WORK TO DO: Copy every taxonomy line in the data below word for word, leaving out the pictures.

DATA ENTRIES:
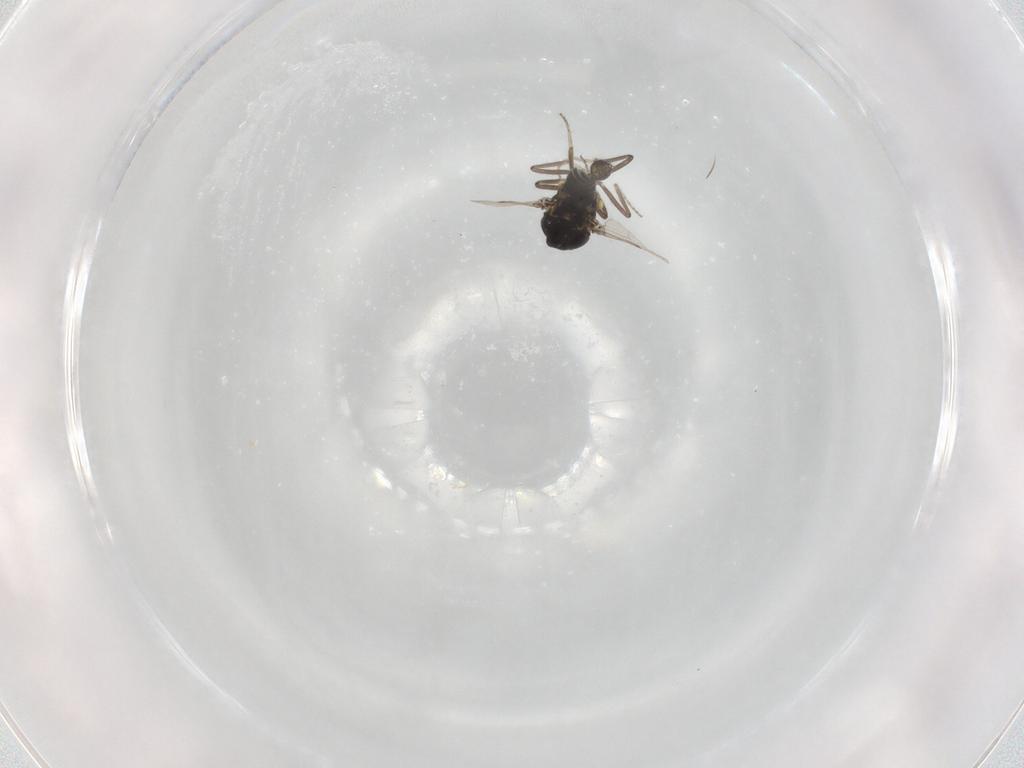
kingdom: Animalia
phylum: Arthropoda
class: Insecta
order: Diptera
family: Ceratopogonidae
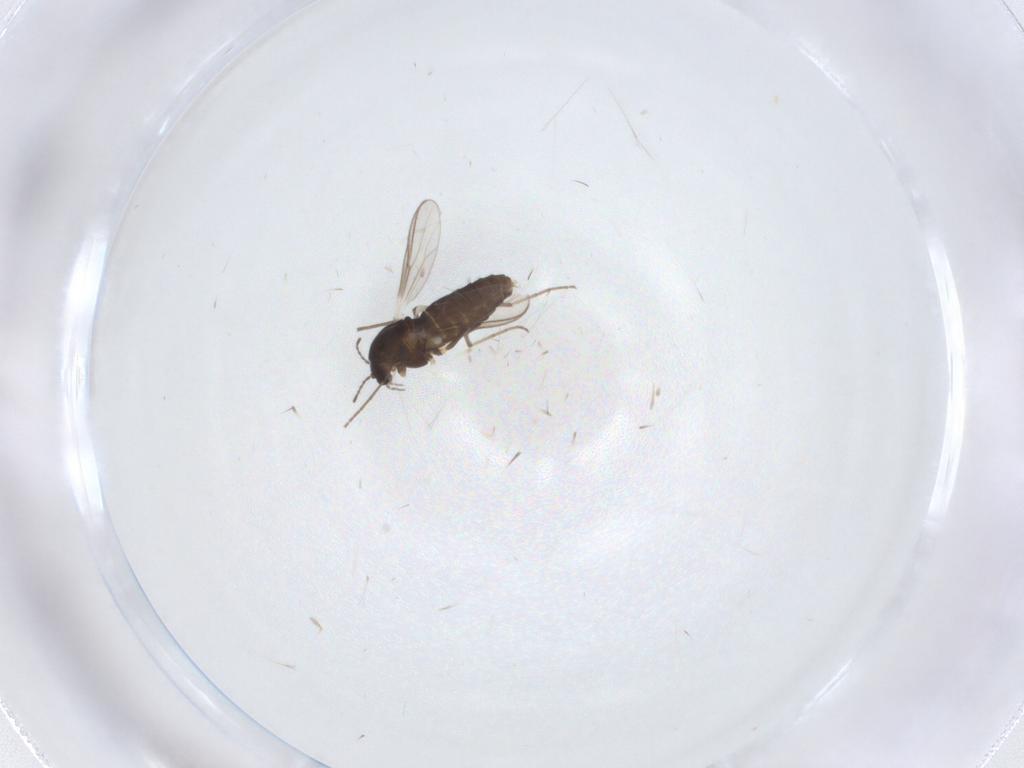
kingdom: Animalia
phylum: Arthropoda
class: Insecta
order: Diptera
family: Chironomidae
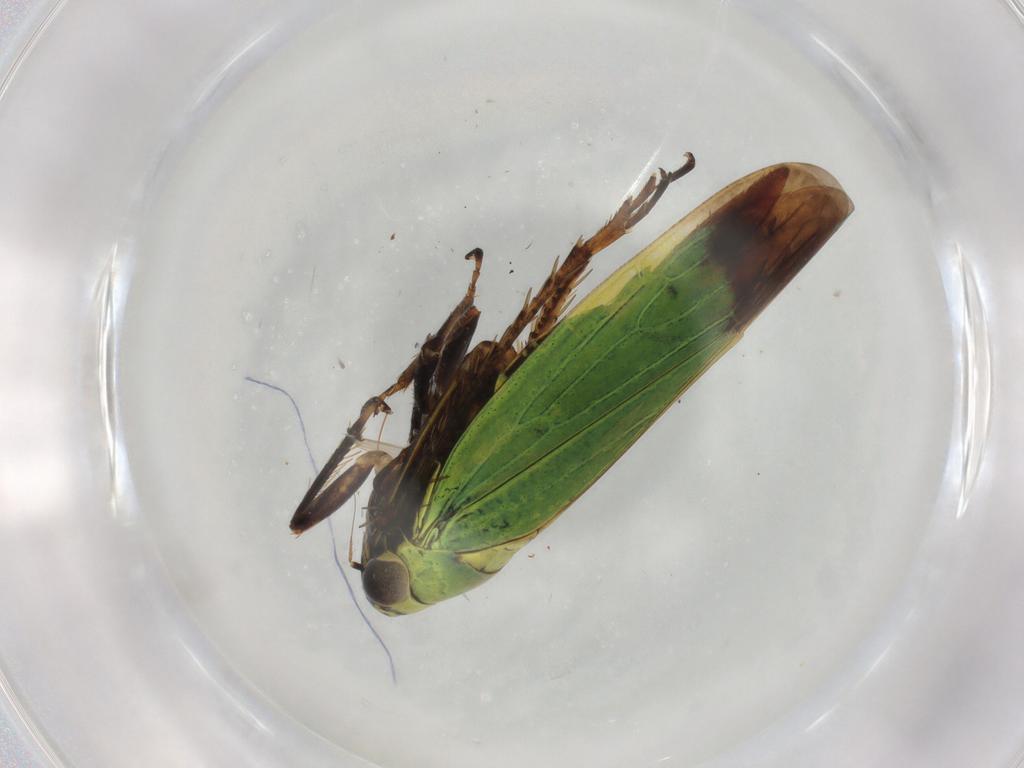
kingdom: Animalia
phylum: Arthropoda
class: Insecta
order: Hemiptera
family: Cicadellidae
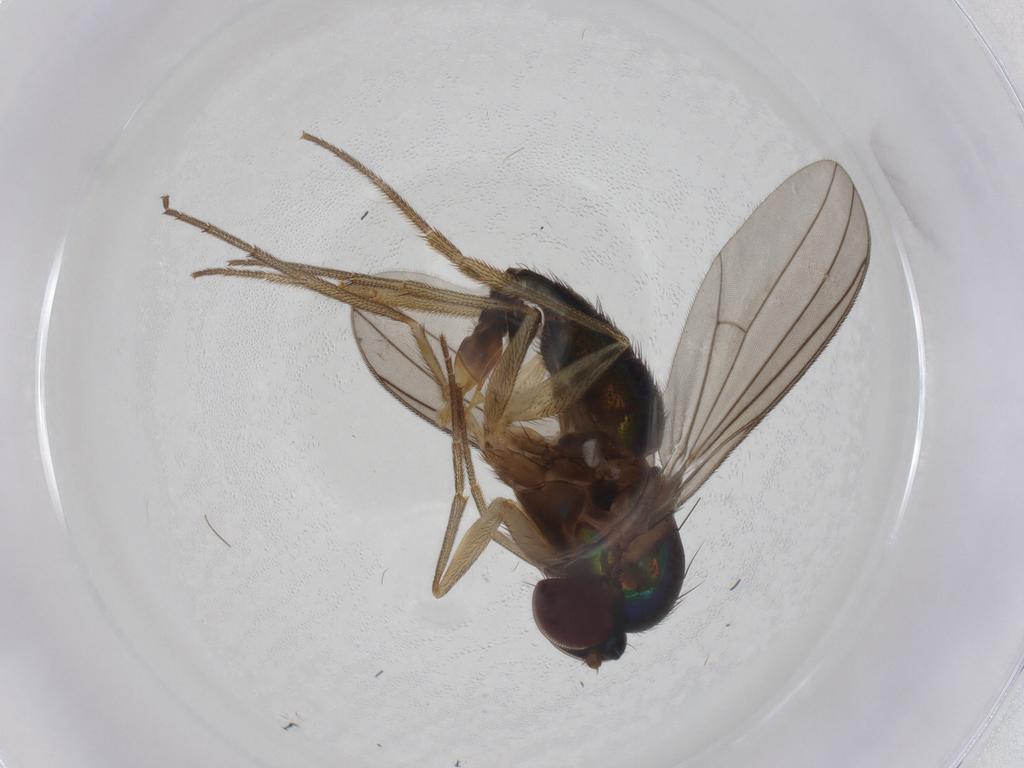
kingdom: Animalia
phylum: Arthropoda
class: Insecta
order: Diptera
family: Chironomidae
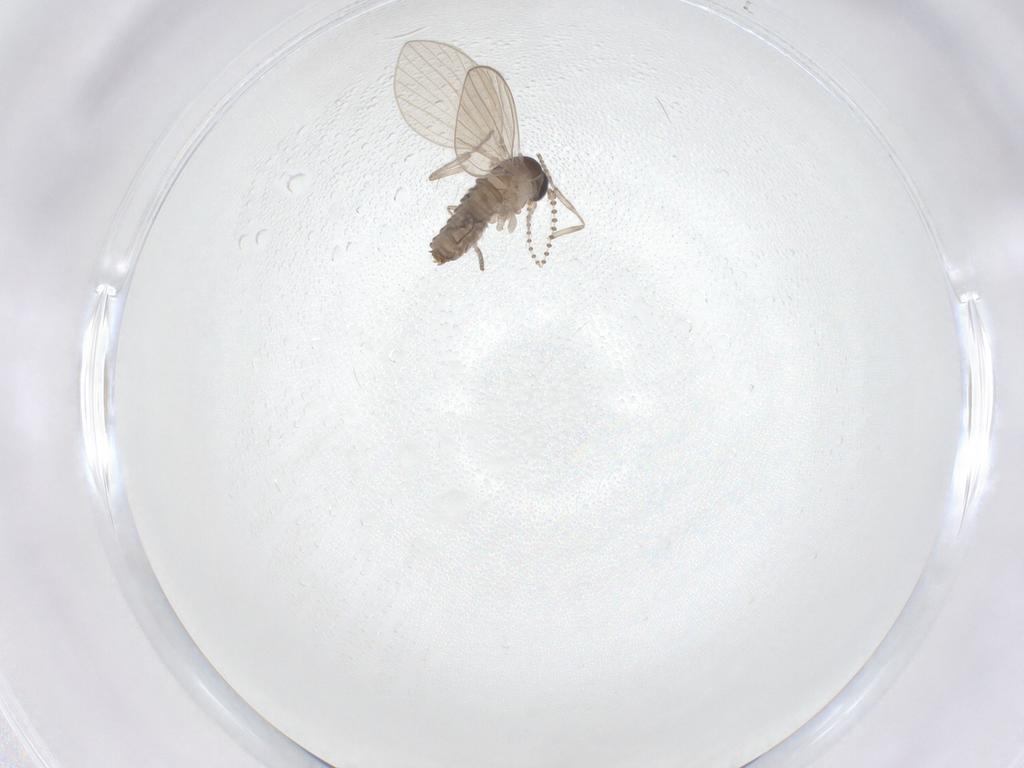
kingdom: Animalia
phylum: Arthropoda
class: Insecta
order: Diptera
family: Psychodidae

IN RESPONSE:
kingdom: Animalia
phylum: Arthropoda
class: Insecta
order: Diptera
family: Ceratopogonidae
kingdom: Animalia
phylum: Arthropoda
class: Insecta
order: Diptera
family: Chironomidae
kingdom: Animalia
phylum: Arthropoda
class: Insecta
order: Hemiptera
family: Cicadellidae
kingdom: Animalia
phylum: Arthropoda
class: Insecta
order: Diptera
family: Chironomidae
kingdom: Animalia
phylum: Arthropoda
class: Insecta
order: Diptera
family: Psychodidae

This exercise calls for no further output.